Le Monde de la Science-fiction. M.A. éditions, 1987

          En France, la connaissance de Priest s'est faite de manière éclatante avec un roman étrange dont la première phrase est : « J'avais atteint l'âge de mille kilomètres ». Ce roman, Le monde inverti (Inverted World, 1974, Dimensions, puis J'ai Lu), n'est pas du tout la description d'une société homosexuelle, mais d'une gigantesque cité sur rails, Terre, qui doit continuellement aller de l'avant vers un point sans cesse mouvant, l'optimum, sous peine de voir la réalité physique se déformer et se disloquer autour d'elle. Cet ouvrage surprenant était le troisième roman d'un jeune britannique qui avait décidé dès 1968 de vivre de sa plume ; l'avaient précédé Indoctrinaire (1970, non traduit), et Fugue for a Darkening Island (1972), bien mal traduit par un pauvre Le rat blanc (Futurama), et qui décrit une Angleterre envahie par les Africains affamés après l'anéantissement de leur continent par une guerre nucléaire. Ce postulat de politique-fiction catastrophique (de même qu'une des élucidations idéologiques de Le monde inverti, qui peut être considéré comme une métaphore du capitalisme, monde rigide et hiérarchisé à l'extrême, qui doit toujours aller de l'avant sous peine de périr) pourrait faire croire que Priest est un de ces auteurs qu'on dit « engagés ».

          En réalité, l'oeuvre de l'auteur est plus tourné vers les espaces intérieurs que vers le monde extérieur.
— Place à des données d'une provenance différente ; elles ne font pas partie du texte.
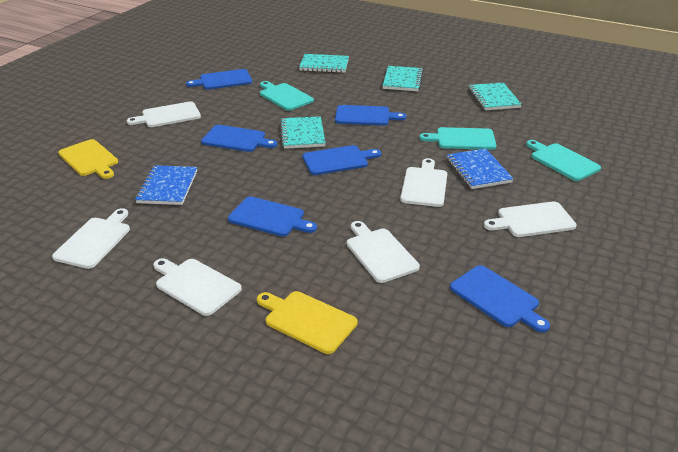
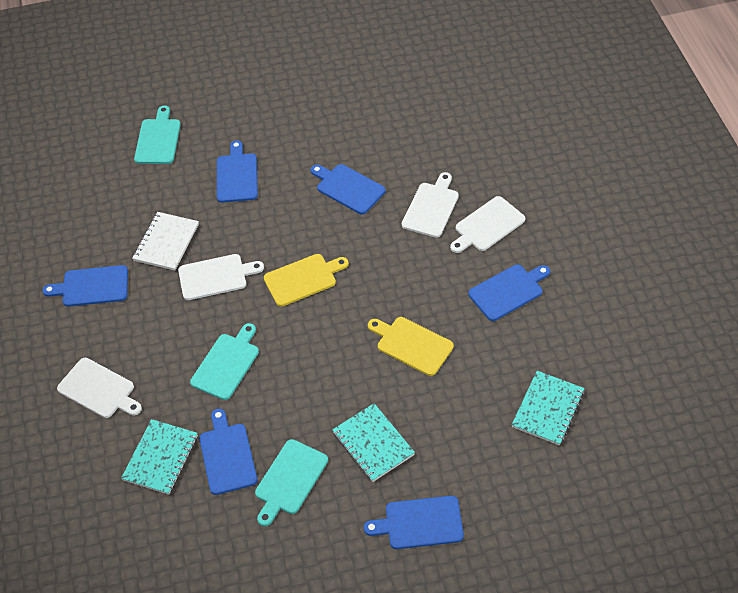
blue notebook: [135,165,197,205] [447,149,514,189] = 2 -> none = 0
turquoise notebook: [280,116,326,149] [299,54,349,73] [382,66,423,91] [469,82,522,110] = 4 -> [121,419,198,495] [332,403,415,482] [512,371,585,446] = 3
white cutting board: [52,208,130,269] [127,101,201,127] [153,258,242,316] [347,221,420,283] [400,158,447,207] [484,201,577,237] = 6 -> [57,358,142,418] [178,254,264,300] [402,172,459,238] [450,196,525,253] = 4
white notebook: none = 0 -> [132,212,199,271] = 1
En témoigne Futur intérieur, déjà un programme (J'ai Lu - A dream of Wessex, 1977), où des savants plongés dans un sommeil hypnotique doivent rêver le futur de l'Angleterre. Si le complexe (ou la revendication ?) de l'insularité, constante très britannique, est bien présent (le Wessex de l'an 2135 est devenue une île), plus important est le fait que les avenirs rêvés deviennent pour les rêveurs aussi réels que leur univers propre, au point que deux d'entre eux choisiront de demeurer dans leur monde potentiel. Là est le fondement de l'oeuvre de Priest : l'imbrication des réalités et des perceptions différentes qu'en ont leurs différents observateurs... Un postulat quelque peu dickien, mais que l'auteur utilise à sa manière, très intimiste, à la limite de la schizophrénie. Et ses oeuvres suivantes ne feront que s'enfoncer davantage dans cette voie obscure.

          La fontaine pétrifiante (The Afjîrmation, 1981, Dimensions) met en parallèle l'existence d'un écrivain ayant subi un traumatisme, et l'univers qu'il crée, l'Archipel du rêve (un décor ayant précédemment servi à un cycle de nouvelles, publiées en recueil la même année et sous le même titre en Titres-SF), lequel devient plus réel que le réel, tandis que Le don (The Glamour, 1984, Ailleurs et Demain) exploite une rare faculté paranormale, celle de l'invisibilité, pour déboucher sur la manipulation de la perception de la réalité, donc la création spontanée d'univers intérieurs... On voit que la S-F telle qu'en use Priest est loin des galaxies, des astronefs et des robots. Il a d'ailleurs lui-même déclaré : « La plus grande partie de ce qui est publié sous le nom de science-fiction est sans intérêt, mal écrit, déprimant », tandis que Gérard Klein, présentant Le don, note que Priest « manifeste une subtilité d'écriture et une finesse psychologique à rendre envieux un écrivain de littérature générale ».

          L'auteur serait-il alors un écrivain de « mainstream » égaré dans la S-F ? Certes pas, même si ses références vont plutôt à Durrell et à Fowles qu'à ses confrères. Car les thèmes récurrents de Priest ne peuvent exister que dans cette littérature polymorphe qui a nom science-fiction. Et quelle science-fiction ! Comme l'écrit excellemment Marianne Leconte dans son introduction à L'Archipel du rêve : « Lire Priest, c'est effectuer une plongée vertigineuse derrière les apparences, c'est secouer une fois pour toutes les certitudes, c'est emprunter des labyrinthes obsessionnels où le héros découvre la traîtrise de la mémoire, les erreurs des sens, les incertitudes de la perception... » C'est, tout simplement, aborder le territoire du trouble, dont il est l'incontestable démiurge.

          Lecture

          - Le Livre d'Or de Christopher Priest, présenté par Marianne Leconte (Presses Pocket - 1980).